What the task asks:
Nothing but the lines from the one containing "navigator.credentials.get()" to the end of the data should be copied, exactly, and the pictures stay out.

Saved data entries:
....

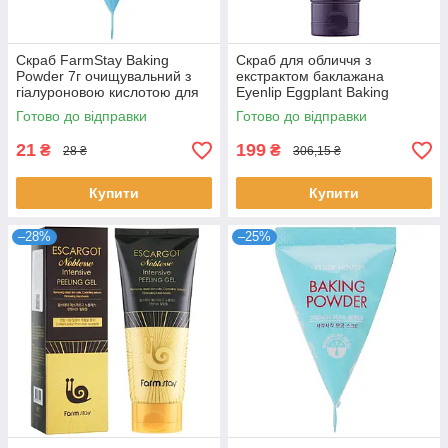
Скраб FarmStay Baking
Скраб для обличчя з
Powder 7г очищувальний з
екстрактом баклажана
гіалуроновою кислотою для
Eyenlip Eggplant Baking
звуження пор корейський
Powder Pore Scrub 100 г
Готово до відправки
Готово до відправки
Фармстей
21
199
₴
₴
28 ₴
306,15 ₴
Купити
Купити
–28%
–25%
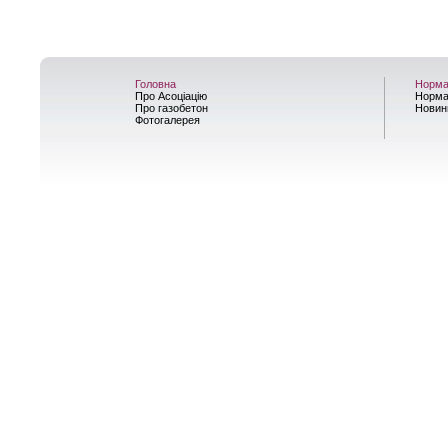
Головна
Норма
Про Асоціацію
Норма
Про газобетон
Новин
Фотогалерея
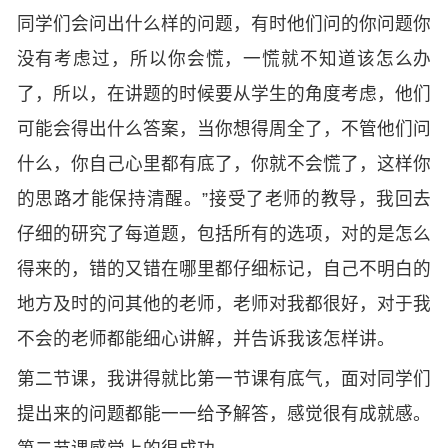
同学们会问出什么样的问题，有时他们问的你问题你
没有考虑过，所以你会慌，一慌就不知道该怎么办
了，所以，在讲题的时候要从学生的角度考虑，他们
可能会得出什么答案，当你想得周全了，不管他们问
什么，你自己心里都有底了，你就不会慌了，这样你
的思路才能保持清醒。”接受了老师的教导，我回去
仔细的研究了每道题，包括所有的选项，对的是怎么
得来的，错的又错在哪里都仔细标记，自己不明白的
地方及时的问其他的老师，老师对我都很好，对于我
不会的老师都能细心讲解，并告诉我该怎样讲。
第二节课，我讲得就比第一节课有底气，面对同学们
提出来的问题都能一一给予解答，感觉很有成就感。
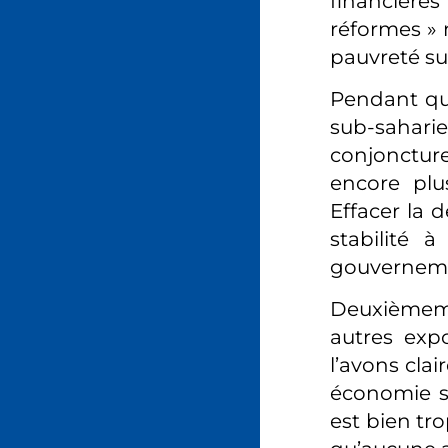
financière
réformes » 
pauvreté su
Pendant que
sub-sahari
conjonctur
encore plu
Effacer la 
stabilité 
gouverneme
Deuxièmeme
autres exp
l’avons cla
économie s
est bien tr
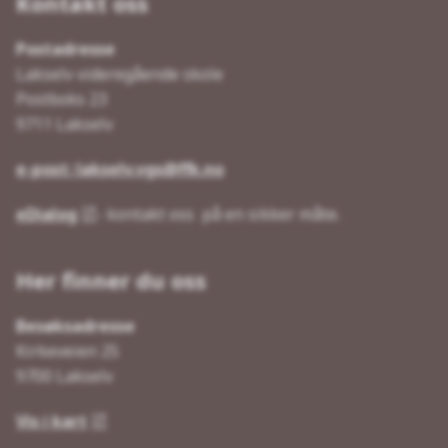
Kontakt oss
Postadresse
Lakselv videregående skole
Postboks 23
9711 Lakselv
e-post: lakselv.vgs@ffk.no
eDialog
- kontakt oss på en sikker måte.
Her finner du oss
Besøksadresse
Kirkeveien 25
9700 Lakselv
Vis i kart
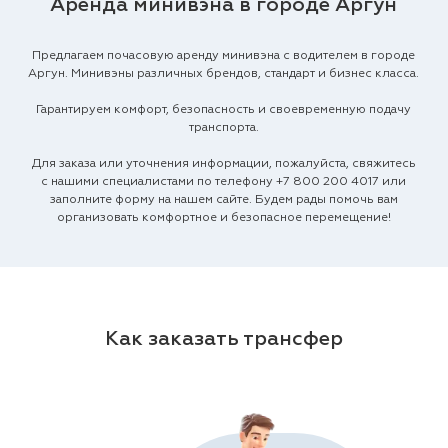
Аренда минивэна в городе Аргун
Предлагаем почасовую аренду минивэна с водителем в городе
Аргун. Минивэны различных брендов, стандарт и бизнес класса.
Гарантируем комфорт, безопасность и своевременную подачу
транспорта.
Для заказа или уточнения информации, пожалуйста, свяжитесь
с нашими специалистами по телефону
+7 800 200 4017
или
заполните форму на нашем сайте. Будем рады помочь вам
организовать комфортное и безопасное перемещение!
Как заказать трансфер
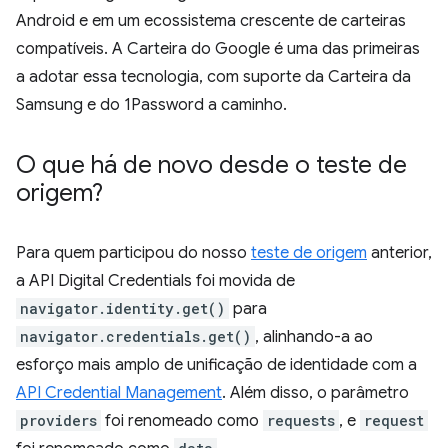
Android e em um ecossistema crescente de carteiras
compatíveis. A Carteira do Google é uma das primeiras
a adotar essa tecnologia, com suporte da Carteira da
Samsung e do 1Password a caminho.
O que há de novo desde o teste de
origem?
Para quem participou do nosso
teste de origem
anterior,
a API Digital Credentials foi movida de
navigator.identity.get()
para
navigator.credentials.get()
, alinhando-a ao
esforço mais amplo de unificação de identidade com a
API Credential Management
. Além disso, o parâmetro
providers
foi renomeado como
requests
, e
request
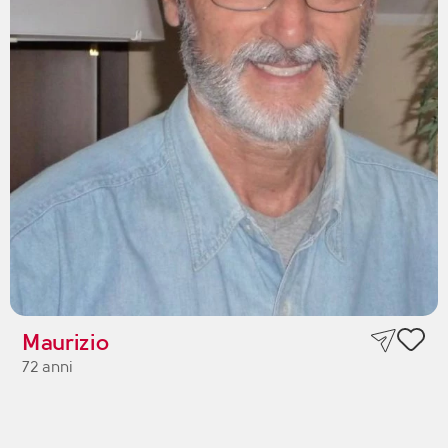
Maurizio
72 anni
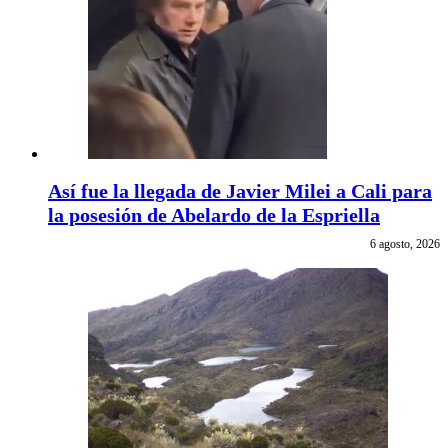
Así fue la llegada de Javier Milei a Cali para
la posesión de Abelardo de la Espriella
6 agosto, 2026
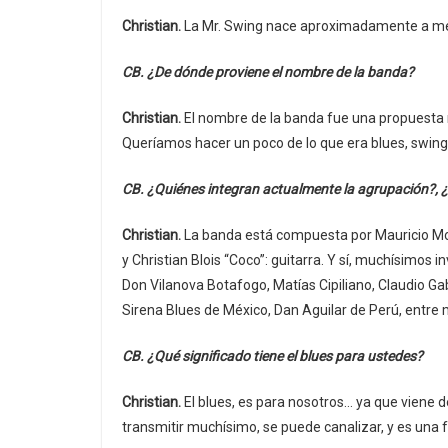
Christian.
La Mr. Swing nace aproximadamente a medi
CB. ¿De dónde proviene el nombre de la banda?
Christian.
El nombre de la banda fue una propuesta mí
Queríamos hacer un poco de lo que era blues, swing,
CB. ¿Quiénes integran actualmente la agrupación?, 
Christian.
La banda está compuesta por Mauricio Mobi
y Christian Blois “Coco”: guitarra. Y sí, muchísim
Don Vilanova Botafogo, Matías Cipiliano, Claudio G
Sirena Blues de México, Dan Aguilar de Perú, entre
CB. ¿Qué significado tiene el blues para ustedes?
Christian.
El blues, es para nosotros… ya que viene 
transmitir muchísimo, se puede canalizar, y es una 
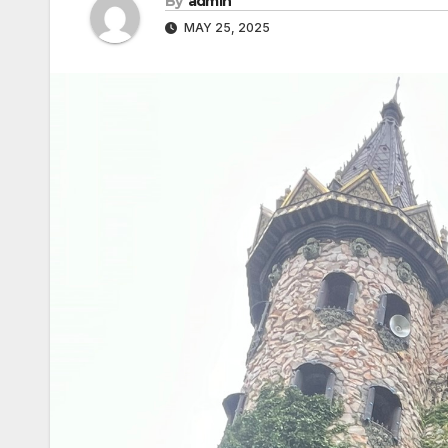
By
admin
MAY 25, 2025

....

Task solution:
navigator.credentials.get()
, alinhando-a ao
esforço mais amplo de unificação de identidade com a
API Credential Management
. Além disso, o parâmetro
providers
foi renomeado como
requests
, e
request
Maurizio
72 anni
Así fue la llegada de Javier Milei a Cali para
la posesión de Abelardo de la Espriella
6 agosto, 2026
Christian.
La Mr. Swing nace aproximadamente a medi
CB. ¿De dónde proviene el nombre de la banda?
Christian.
El nombre de la banda fue una propuesta mí
Queríamos hacer un poco de lo que era blues, swing,
CB. ¿Quiénes integran actualmente la agrupación?, 
Christian.
La banda está compuesta por Mauricio Mobi
y Christian Blois “Coco”: guitarra. Y sí, muchísim
Don Vilanova Botafogo, Matías Cipiliano, Claudio G
Sirena Blues de México, Dan Aguilar de Perú, entre
CB. ¿Qué significado tiene el blues para ustedes?
Christian.
El blues, es para nosotros… ya que viene 
transmitir muchísimo, se puede canalizar, y es una 
By
admin
MAY 25, 2025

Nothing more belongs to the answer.